* TASK TO COMPLETE *
Please locate every line in the records that contains the string "ratio" and copy each of those lines in full. Treat uppercase and lowercase letters as different.

DATASET EXCERPTS below:

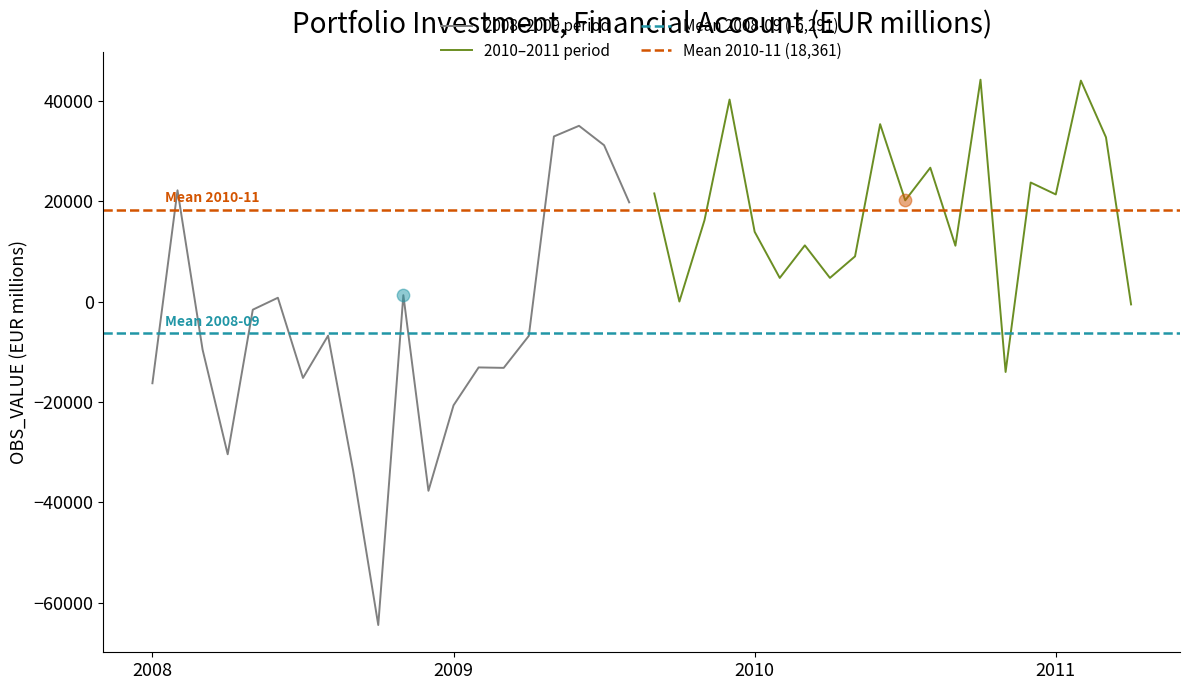

What is the ratio of the value at 2010-04 to the value at 2008-02?

0.2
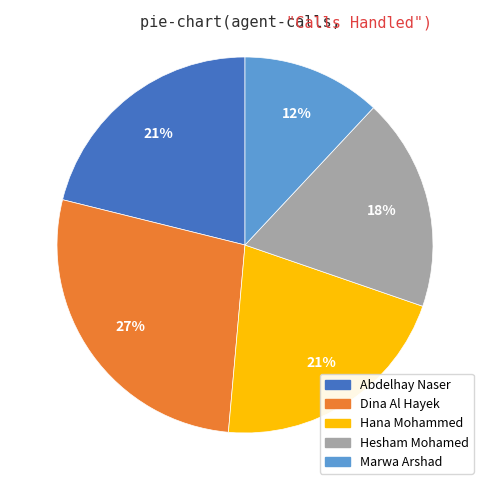

Is the sum of Hana Mohammed and Dina Al Hayek greater than half?

No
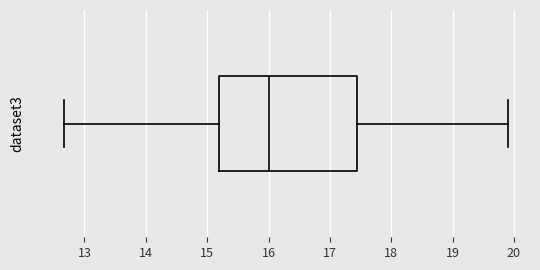

Where does the left whisker of the box end on the x-axis? The values are not printed on the chart, so give them approximately, as read against the axis.

12.7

End of DATASET EXCERPTS.

* OUTPUT *
What is the ratio of the value at 2010-04 to the value at 2008-02?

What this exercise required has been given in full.